### LISTED ENTRIES

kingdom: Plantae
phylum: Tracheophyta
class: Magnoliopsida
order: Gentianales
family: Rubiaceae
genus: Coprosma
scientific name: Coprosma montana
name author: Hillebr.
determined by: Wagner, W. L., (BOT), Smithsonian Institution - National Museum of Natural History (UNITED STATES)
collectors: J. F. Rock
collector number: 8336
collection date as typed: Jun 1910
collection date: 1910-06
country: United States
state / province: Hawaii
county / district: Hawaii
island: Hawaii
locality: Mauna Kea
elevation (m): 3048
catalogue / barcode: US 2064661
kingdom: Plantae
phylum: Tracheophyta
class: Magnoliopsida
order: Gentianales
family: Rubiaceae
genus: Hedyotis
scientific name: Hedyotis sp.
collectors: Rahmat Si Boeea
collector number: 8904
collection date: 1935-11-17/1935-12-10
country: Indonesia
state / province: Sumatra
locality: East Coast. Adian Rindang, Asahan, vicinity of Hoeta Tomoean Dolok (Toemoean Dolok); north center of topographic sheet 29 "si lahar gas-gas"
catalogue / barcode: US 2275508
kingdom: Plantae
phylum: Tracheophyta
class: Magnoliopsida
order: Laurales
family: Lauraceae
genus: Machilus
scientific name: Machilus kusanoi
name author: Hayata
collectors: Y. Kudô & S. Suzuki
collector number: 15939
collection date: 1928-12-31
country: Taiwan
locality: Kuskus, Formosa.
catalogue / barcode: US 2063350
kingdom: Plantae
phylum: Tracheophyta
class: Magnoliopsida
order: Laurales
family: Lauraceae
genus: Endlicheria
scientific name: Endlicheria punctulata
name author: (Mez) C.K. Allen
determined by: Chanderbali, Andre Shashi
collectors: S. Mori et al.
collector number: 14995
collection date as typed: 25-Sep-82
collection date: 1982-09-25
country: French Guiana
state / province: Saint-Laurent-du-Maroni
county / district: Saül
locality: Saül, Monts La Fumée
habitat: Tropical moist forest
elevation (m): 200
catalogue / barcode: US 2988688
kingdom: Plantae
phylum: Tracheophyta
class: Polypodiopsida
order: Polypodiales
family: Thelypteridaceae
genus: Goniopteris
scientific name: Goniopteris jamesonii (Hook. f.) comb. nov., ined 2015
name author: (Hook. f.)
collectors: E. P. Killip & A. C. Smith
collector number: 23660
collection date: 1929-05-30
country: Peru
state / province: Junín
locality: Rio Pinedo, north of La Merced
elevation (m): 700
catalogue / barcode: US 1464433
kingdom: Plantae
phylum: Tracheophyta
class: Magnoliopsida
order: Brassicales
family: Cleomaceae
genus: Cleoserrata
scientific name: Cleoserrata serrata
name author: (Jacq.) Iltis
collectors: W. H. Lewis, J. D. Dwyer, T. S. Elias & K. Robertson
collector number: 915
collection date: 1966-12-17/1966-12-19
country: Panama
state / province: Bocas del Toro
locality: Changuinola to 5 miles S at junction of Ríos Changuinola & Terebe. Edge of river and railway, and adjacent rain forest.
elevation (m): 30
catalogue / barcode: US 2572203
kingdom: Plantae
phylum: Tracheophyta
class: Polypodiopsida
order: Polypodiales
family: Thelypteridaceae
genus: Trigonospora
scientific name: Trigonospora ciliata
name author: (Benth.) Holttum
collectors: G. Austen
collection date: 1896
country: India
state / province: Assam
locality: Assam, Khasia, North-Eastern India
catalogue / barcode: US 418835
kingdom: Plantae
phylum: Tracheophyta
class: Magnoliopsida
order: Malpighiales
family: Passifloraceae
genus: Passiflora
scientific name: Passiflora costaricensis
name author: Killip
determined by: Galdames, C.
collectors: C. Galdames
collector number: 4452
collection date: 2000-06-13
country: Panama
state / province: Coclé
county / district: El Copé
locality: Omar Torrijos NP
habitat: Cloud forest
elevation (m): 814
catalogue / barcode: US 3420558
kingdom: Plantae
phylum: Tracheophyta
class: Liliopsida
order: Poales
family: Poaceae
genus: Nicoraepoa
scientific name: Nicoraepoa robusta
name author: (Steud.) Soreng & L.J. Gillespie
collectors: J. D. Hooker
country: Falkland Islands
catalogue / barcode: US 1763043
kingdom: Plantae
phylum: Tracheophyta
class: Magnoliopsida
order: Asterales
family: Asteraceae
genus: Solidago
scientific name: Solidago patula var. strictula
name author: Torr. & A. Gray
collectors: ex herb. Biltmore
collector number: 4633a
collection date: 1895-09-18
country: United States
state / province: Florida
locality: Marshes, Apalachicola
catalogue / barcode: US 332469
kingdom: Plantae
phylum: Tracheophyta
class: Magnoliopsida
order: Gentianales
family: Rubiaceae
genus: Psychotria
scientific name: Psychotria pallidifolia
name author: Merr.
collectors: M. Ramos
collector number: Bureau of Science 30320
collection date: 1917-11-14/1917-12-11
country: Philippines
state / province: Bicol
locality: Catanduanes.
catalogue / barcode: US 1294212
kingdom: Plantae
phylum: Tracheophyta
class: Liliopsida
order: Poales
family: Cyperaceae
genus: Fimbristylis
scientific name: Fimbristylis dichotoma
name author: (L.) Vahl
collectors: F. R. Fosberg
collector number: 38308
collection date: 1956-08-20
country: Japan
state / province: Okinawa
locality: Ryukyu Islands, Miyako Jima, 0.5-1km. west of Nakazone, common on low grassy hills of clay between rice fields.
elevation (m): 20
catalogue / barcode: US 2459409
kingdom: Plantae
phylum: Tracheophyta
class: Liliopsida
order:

### WRITTEN EXERCISE
Recast every line of the rows above as a single numbered list, omitting any blank lines.

### REPLY
1. kingdom: Plantae
2. phylum: Tracheophyta
3. class: Magnoliopsida
4. order: Gentianales
5. family: Rubiaceae
6. genus: Coprosma
7. scientific name: Coprosma montana
8. name author: Hillebr.
9. determined by: Wagner, W. L., (BOT), Smithsonian Institution - National Museum of Natural History (UNITED STATES)
10. collectors: J. F. Rock
11. collector number: 8336
12. collection date as typed: Jun 1910
13. collection date: 1910-06
14. country: United States
15. state / province: Hawaii
16. county / district: Hawaii
17. island: Hawaii
18. locality: Mauna Kea
19. elevation (m): 3048
20. catalogue / barcode: US 2064661
21. kingdom: Plantae
22. phylum: Tracheophyta
23. class: Magnoliopsida
24. order: Gentianales
25. family: Rubiaceae
26. genus: Hedyotis
27. scientific name: Hedyotis sp.
28. collectors: Rahmat Si Boeea
29. collector number: 8904
30. collection date: 1935-11-17/1935-12-10
31. country: Indonesia
32. state / province: Sumatra
33. locality: East Coast. Adian Rindang, Asahan, vicinity of Hoeta Tomoean Dolok (Toemoean Dolok); north center of topographic sheet 29 "si lahar gas-gas"
34. catalogue / barcode: US 2275508
35. kingdom: Plantae
36. phylum: Tracheophyta
37. class: Magnoliopsida
38. order: Laurales
39. family: Lauraceae
40. genus: Machilus
41. scientific name: Machilus kusanoi
42. name author: Hayata
43. collectors: Y. Kudô & S. Suzuki
44. collector number: 15939
45. collection date: 1928-12-31
46. country: Taiwan
47. locality: Kuskus, Formosa.
48. catalogue / barcode: US 2063350
49. kingdom: Plantae
50. phylum: Tracheophyta
51. class: Magnoliopsida
52. order: Laurales
53. family: Lauraceae
54. genus: Endlicheria
55. scientific name: Endlicheria punctulata
56. name author: (Mez) C.K. Allen
57. determined by: Chanderbali, Andre Shashi
58. collectors: S. Mori et al.
59. collector number: 14995
60. collection date as typed: 25-Sep-82
61. collection date: 1982-09-25
62. country: French Guiana
63. state / province: Saint-Laurent-du-Maroni
64. county / district: Saül
65. locality: Saül, Monts La Fumée
66. habitat: Tropical moist forest
67. elevation (m): 200
68. catalogue / barcode: US 2988688
69. kingdom: Plantae
70. phylum: Tracheophyta
71. class: Polypodiopsida
72. order: Polypodiales
73. family: Thelypteridaceae
74. genus: Goniopteris
75. scientific name: Goniopteris jamesonii (Hook. f.) comb. nov., ined 2015
76. name author: (Hook. f.)
77. collectors: E. P. Killip & A. C. Smith
78. collector number: 23660
79. collection date: 1929-05-30
80. country: Peru
81. state / province: Junín
82. locality: Rio Pinedo, north of La Merced
83. elevation (m): 700
84. catalogue / barcode: US 1464433
85. kingdom: Plantae
86. phylum: Tracheophyta
87. class: Magnoliopsida
88. order: Brassicales
89. family: Cleomaceae
90. genus: Cleoserrata
91. scientific name: Cleoserrata serrata
92. name author: (Jacq.) Iltis
93. collectors: W. H. Lewis, J. D. Dwyer, T. S. Elias & K. Robertson
94. collector number: 915
95. collection date: 1966-12-17/1966-12-19
96. country: Panama
97. state / province: Bocas del Toro
98. locality: Changuinola to 5 miles S at junction of Ríos Changuinola & Terebe. Edge of river and railway, and adjacent rain forest.
99. elevation (m): 30
100. catalogue / barcode: US 2572203
101. kingdom: Plantae
102. phylum: Tracheophyta
103. class: Polypodiopsida
104. order: Polypodiales
105. family: Thelypteridaceae
106. genus: Trigonospora
107. scientific name: Trigonospora ciliata
108. name author: (Benth.) Holttum
109. collectors: G. Austen
110. collection date: 1896
111. country: India
112. state / province: Assam
113. locality: Assam, Khasia, North-Eastern India
114. catalogue / barcode: US 418835
115. kingdom: Plantae
116. phylum: Tracheophyta
117. class: Magnoliopsida
118. order: Malpighiales
119. family: Passifloraceae
120. genus: Passiflora
121. scientific name: Passiflora costaricensis
122. name author: Killip
123. determined by: Galdames, C.
124. collectors: C. Galdames
125. collector number: 4452
126. collection date: 2000-06-13
127. country: Panama
128. state / province: Coclé
129. county / district: El Copé
130. locality: Omar Torrijos NP
131. habitat: Cloud forest
132. elevation (m): 814
133. catalogue / barcode: US 3420558
134. kingdom: Plantae
135. phylum: Tracheophyta
136. class: Liliopsida
137. order: Poales
138. family: Poaceae
139. genus: Nicoraepoa
140. scientific name: Nicoraepoa robusta
141. name author: (Steud.) Soreng & L.J. Gillespie
142. collectors: J. D. Hooker
143. country: Falkland Islands
144. catalogue / barcode: US 1763043
145. kingdom: Plantae
146. phylum: Tracheophyta
147. class: Magnoliopsida
148. order: Asterales
149. family: Asteraceae
150. genus: Solidago
151. scientific name: Solidago patula var. strictula
152. name author: Torr. & A. Gray
153. collectors: ex herb. Biltmore
154. collector number: 4633a
155. collection date: 1895-09-18
156. country: United States
157. state / province: Florida
158. locality: Marshes, Apalachicola
159. catalogue / barcode: US 332469
160. kingdom: Plantae
161. phylum: Tracheophyta
162. class: Magnoliopsida
163. order: Gentianales
164. family: Rubiaceae
165. genus: Psychotria
166. scientific name: Psychotria pallidifolia
167. name author: Merr.
168. collectors: M. Ramos
169. collector number: Bureau of Science 30320
170. collection date: 1917-11-14/1917-12-11
171. country: Philippines
172. state / province: Bicol
173. locality: Catanduanes.
174. catalogue / barcode: US 1294212
175. kingdom: Plantae
176. phylum: Tracheophyta
177. class: Liliopsida
178. order: Poales
179. family: Cyperaceae
180. genus: Fimbristylis
181. scientific name: Fimbristylis dichotoma
182. name author: (L.) Vahl
183. collectors: F. R. Fosberg
184. collector number: 38308
185. collection date: 1956-08-20
186. country: Japan
187. state / province: Okinawa
188. locality: Ryukyu Islands, Miyako Jima, 0.5-1km. west of Nakazone, common on low grassy hills of clay between rice fields.
189. elevation (m): 20
190. catalogue / barcode: US 2459409
191. kingdom: Plantae
192. phylum: Tracheophyta
193. class: Liliopsida
194. order:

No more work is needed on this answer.